The task
Search the records for the word "lines" and copy each line in which it appears.

Stored data
────────────────────────────────────────
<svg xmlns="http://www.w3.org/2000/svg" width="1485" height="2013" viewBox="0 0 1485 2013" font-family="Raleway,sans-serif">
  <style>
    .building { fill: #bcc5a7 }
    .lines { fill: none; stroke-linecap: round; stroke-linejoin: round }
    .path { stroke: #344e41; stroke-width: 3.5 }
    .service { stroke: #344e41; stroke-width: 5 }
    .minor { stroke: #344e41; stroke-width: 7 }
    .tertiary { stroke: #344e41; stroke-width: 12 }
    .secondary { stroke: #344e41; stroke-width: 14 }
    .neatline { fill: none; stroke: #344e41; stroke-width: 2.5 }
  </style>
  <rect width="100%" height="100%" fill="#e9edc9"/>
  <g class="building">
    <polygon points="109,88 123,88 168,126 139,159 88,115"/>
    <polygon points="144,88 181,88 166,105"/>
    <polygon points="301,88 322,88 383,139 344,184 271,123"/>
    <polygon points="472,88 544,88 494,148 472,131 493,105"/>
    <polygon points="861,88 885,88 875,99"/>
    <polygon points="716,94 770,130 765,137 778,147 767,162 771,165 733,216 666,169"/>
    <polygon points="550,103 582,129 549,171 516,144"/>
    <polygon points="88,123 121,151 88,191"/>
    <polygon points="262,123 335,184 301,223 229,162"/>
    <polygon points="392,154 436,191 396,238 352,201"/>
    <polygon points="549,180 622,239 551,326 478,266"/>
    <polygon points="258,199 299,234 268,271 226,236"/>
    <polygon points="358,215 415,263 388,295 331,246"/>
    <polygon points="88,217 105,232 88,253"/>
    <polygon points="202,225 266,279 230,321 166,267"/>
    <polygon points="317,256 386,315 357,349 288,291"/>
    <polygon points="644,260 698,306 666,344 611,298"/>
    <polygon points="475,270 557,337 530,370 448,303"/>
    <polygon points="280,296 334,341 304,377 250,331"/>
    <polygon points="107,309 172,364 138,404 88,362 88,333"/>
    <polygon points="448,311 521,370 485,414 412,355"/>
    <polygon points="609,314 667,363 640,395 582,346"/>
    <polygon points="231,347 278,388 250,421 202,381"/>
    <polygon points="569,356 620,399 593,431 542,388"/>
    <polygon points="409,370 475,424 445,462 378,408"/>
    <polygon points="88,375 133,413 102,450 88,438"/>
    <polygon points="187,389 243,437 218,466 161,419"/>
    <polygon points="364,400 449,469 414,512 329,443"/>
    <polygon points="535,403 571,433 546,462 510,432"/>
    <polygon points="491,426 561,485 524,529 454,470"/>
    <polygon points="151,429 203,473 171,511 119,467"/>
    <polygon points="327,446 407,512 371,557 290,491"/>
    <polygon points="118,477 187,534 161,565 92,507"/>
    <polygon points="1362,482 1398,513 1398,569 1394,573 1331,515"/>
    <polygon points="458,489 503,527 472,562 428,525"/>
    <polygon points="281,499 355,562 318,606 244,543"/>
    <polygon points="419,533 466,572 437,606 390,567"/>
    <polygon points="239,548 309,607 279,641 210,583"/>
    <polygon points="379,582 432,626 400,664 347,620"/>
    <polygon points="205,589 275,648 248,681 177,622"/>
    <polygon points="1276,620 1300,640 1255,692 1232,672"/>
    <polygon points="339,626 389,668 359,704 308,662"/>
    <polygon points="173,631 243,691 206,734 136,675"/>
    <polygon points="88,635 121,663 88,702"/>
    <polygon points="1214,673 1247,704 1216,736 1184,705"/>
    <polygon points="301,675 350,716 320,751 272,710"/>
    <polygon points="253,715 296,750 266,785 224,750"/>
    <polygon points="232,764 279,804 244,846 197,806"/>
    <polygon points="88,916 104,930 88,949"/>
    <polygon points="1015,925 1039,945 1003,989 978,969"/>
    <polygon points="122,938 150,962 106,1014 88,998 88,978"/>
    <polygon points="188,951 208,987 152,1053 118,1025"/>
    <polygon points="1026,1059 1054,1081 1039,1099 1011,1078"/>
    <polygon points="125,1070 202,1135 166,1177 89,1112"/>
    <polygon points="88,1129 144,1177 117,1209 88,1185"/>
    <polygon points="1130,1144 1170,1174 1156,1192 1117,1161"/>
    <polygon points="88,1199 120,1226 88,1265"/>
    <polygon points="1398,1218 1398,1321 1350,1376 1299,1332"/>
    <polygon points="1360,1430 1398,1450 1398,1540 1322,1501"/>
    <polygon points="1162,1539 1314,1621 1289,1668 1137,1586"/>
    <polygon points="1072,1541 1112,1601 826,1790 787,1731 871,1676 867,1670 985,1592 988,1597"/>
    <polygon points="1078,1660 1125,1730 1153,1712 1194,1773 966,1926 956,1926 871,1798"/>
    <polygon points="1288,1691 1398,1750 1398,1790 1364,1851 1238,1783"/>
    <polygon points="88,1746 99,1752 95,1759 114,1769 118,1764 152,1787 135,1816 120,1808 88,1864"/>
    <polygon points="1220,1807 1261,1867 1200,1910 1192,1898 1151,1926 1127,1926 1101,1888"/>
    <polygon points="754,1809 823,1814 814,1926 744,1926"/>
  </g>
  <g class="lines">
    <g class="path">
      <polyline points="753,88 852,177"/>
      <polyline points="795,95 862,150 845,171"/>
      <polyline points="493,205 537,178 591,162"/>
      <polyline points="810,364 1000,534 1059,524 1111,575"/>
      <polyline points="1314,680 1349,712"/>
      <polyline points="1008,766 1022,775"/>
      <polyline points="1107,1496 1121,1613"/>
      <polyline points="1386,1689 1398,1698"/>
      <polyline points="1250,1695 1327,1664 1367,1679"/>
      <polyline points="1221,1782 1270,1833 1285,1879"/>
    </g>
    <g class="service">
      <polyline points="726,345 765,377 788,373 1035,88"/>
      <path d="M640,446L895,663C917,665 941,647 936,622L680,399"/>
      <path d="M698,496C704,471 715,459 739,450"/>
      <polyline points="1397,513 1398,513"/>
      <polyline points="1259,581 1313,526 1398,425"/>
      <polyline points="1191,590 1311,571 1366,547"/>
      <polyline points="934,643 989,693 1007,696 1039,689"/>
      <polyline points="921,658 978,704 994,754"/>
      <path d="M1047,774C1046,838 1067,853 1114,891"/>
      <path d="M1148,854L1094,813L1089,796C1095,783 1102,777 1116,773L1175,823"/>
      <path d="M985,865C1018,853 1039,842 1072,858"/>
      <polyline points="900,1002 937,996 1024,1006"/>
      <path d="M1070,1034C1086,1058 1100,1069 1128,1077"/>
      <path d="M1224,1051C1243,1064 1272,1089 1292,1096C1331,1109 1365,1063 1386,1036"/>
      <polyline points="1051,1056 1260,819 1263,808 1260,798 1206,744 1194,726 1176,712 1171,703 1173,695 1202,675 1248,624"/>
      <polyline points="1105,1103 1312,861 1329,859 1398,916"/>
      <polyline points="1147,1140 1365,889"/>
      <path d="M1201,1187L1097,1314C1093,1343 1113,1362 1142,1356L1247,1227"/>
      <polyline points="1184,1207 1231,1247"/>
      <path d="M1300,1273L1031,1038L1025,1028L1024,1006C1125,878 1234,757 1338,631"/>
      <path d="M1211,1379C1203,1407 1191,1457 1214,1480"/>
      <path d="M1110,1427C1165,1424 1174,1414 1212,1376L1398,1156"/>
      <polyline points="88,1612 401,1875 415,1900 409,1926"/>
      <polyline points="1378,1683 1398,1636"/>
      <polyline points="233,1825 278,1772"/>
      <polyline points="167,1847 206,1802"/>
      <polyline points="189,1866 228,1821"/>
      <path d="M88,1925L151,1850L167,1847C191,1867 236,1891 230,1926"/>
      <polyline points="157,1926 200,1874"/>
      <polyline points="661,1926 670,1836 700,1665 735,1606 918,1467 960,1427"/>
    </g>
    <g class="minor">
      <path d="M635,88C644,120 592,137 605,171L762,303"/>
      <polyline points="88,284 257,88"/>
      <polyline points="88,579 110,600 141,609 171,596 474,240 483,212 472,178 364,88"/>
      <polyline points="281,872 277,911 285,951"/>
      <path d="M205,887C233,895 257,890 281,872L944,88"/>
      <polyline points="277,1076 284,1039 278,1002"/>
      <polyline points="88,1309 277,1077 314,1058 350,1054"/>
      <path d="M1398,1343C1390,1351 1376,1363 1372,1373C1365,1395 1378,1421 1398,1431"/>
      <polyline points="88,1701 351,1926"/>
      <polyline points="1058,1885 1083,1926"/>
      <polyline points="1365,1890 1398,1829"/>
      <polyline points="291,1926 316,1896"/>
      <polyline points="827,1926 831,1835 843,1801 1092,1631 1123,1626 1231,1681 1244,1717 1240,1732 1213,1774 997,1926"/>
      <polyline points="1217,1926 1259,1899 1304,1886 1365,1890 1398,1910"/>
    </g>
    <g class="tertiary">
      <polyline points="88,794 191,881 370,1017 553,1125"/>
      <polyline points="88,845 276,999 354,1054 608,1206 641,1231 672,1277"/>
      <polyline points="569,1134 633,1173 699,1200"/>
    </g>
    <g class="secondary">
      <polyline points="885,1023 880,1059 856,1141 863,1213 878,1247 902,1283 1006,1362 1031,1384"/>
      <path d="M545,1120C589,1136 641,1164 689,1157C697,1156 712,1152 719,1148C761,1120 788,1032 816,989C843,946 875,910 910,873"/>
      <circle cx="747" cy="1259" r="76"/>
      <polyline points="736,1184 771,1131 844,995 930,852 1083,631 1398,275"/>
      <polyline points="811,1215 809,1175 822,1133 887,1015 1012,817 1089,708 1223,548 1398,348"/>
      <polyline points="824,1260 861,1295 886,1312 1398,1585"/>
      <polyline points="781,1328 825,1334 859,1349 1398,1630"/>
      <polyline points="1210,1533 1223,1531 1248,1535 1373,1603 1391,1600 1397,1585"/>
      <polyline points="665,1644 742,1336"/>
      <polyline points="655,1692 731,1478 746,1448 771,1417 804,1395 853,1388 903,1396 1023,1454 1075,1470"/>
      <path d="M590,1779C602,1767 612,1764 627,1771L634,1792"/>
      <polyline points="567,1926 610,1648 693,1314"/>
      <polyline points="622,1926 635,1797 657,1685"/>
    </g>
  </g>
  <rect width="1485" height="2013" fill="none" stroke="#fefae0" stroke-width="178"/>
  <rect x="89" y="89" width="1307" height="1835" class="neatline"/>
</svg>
────────────────────────────────────────
Exercise output
    .lines { fill: none; stroke-linecap: round; stroke-linejoin: round }
  <g class="lines">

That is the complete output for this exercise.